レシピ / Recipe

お好み焼き

ベースは小麦粉とキャベツ、それに様々な具材を加えて鉄板で焼いて食べるお好み焼き、関西地方で人気が高い食べ物ですが、家庭で、そして冷凍食品でと日本人に愛されている食べ物のひとつです。

お好み焼き

いつ頃から?

お好み焼きは、安土桃山時代に千利休が作らせた「麩の焼き」から生まれたという一説が有力です。当時は、水で溶いた小麦粉を焼いて味噌を塗ったような物で、お菓子のような位置づけでした。
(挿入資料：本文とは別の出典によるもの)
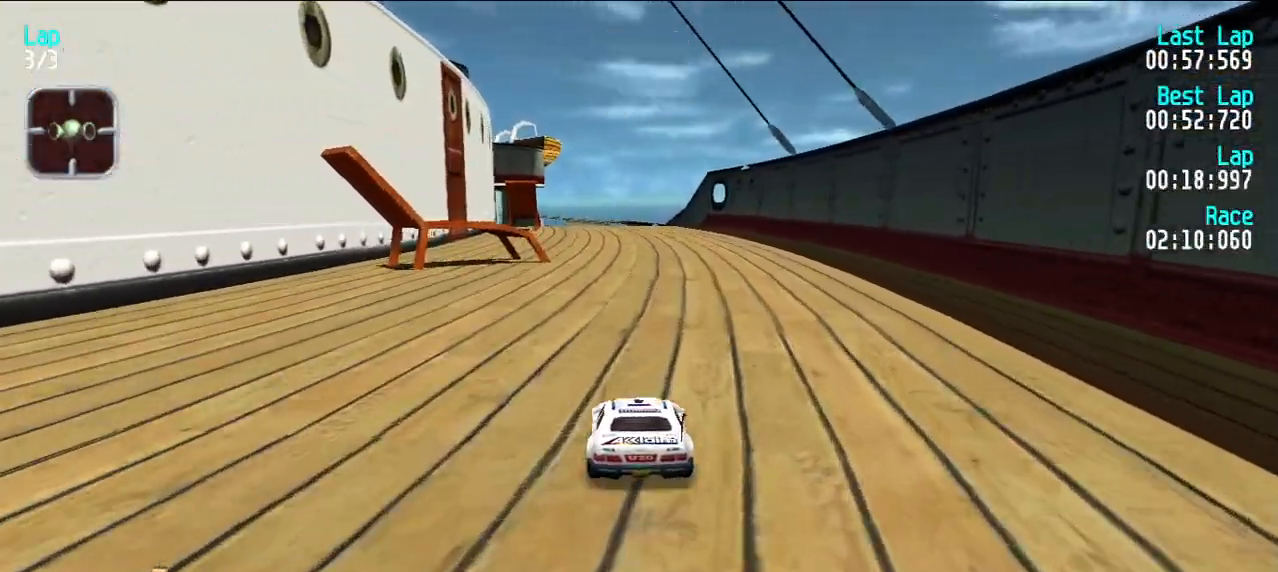
{"keys": ["e"], "events": [[300, "y", "down"], [350, "y", "up"]]}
その後、「もんじゃ焼き」、「どんどん焼き」へと進化しました。その後、生まれたのが「一銭洋食」、薄くのばした生地に刻みねぎなどの具材をのせて焼いた料理で、ウスターソースで味付けをしていました。洋食の流行とともに、大正末期から昭和初期にかけて流行しました。その後、千切りキャベツやこんにゃく、もやし、天かす等様々な具材が使われ、まさしく「お好み」で自分の好きな具材で焼くスタイル、「お好み焼き」となりました。

全国各地のお好み焼き

関西風お好み焼き
お好み焼きと言えば、やはり大阪というイメージが強いですが、一概にお好み焼きと言っても、いろいろな種類のお好み焼きがあります。神戸では肉と天かすを入れた「にくてん」や、ぼっかけ(牛すじの煮込み)を入れた「神戸風お好み焼き」、岸和田市の鶏肉と牛脂を具材にした「かしみん焼き」、京都市の「べた焼き」、姫路市ではだしを多く含む生地で食べるもんじゃ焼きに似た「ねり焼き」、卵焼きのようにつゆで食べるスタイルの「どろ焼き」等があります。
広島風お好み焼き
広島にも様々なお好み焼きがありますが、府中市の「府中焼き」が最もポピュラーで、薄めに焼いた生地に焼きそばが入り、そばをカリカリに焼き上げ、コショウが振ってあります。また、「尾道焼き」は、のしいかを四角に切り揃え、天ぷら風にパリパリに揚げたイカ天と砂肝が入っています。
呉市の「呉焼き」は焼いた後、半月に折りたたんだお好み焼きです。
その他各地のお好み焼き
昆布の消費量が日本一の富山では、刻んだ昆布がキャベツのようにたっぷりと入っている「昆布玉」や、静岡県浜松のたくあんが入った「遠州焼き」、 山形県の木の棒状に巻き付けられたアメリカンドッグのような「どんどん焼き」、そして、東京月島の「もんじゃ焼き」等様々なお好み焼きがあります。
お好み焼き

何を入れても美味しいからお好みでという意味から「お好み焼き」と呼ぶ説にも納得ですね。全国各地でお好み焼きの文化が開かれています。